▶ SUPPLIED DATA:
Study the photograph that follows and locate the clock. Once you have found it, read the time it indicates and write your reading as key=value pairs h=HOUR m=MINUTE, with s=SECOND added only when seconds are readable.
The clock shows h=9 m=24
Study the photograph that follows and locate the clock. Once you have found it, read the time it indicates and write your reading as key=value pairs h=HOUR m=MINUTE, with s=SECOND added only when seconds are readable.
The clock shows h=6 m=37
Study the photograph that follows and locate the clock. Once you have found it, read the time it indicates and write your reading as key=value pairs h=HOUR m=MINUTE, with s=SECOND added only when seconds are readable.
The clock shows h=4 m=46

* * *

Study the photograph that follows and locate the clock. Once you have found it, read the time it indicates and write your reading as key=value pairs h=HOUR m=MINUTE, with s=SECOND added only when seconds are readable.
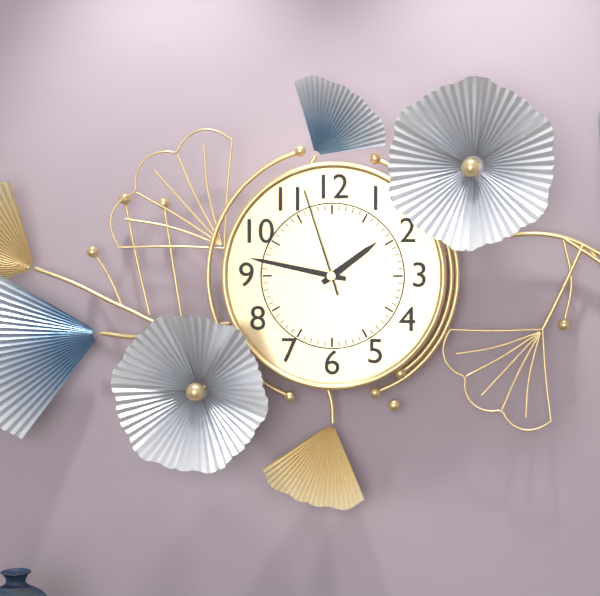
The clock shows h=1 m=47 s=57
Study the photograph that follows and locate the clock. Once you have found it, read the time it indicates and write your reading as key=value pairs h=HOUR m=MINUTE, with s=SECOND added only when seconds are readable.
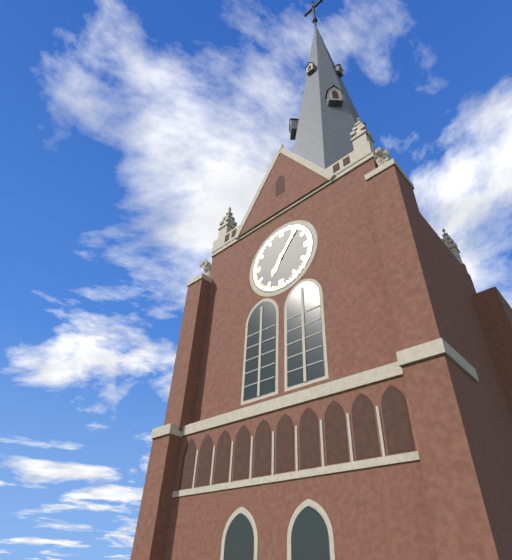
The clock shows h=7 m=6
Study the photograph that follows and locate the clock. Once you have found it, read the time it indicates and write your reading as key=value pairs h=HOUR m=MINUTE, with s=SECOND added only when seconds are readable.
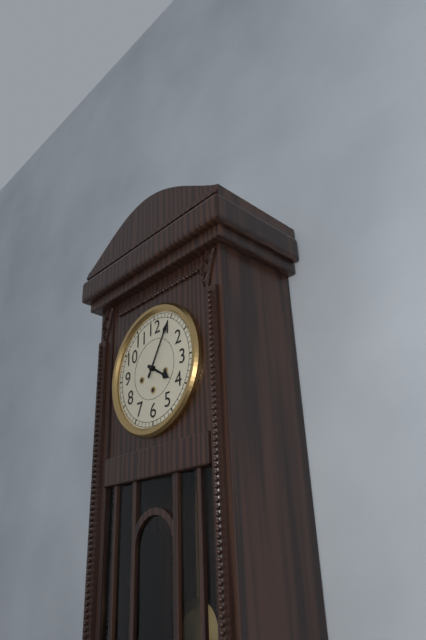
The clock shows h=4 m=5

---

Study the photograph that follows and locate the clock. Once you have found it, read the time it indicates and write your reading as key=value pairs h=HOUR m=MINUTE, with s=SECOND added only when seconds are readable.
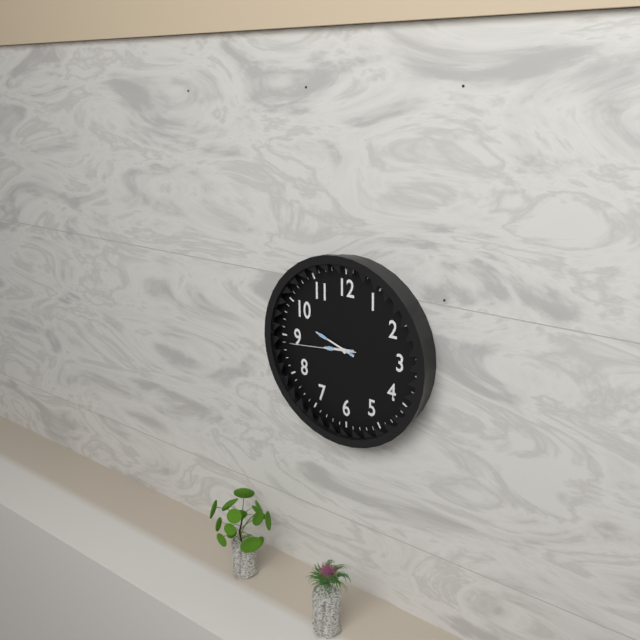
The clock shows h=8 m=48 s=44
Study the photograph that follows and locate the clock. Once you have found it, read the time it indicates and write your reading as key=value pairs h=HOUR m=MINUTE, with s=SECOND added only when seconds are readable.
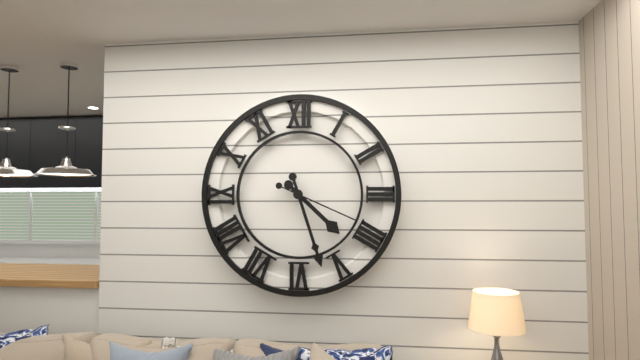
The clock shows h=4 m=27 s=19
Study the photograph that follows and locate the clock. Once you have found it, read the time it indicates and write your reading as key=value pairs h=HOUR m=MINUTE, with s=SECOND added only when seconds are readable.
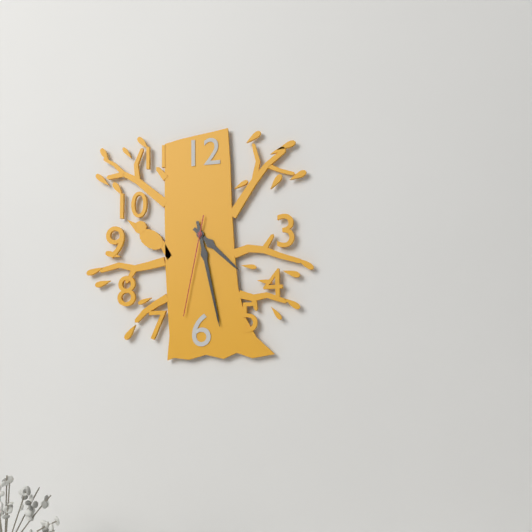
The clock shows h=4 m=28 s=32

▶ WHAT YOU HAVE TO DO: How many lines in the items above contain the string "shows"? Case matters, and your reply should be only the number.

▶ THE REPLY: 9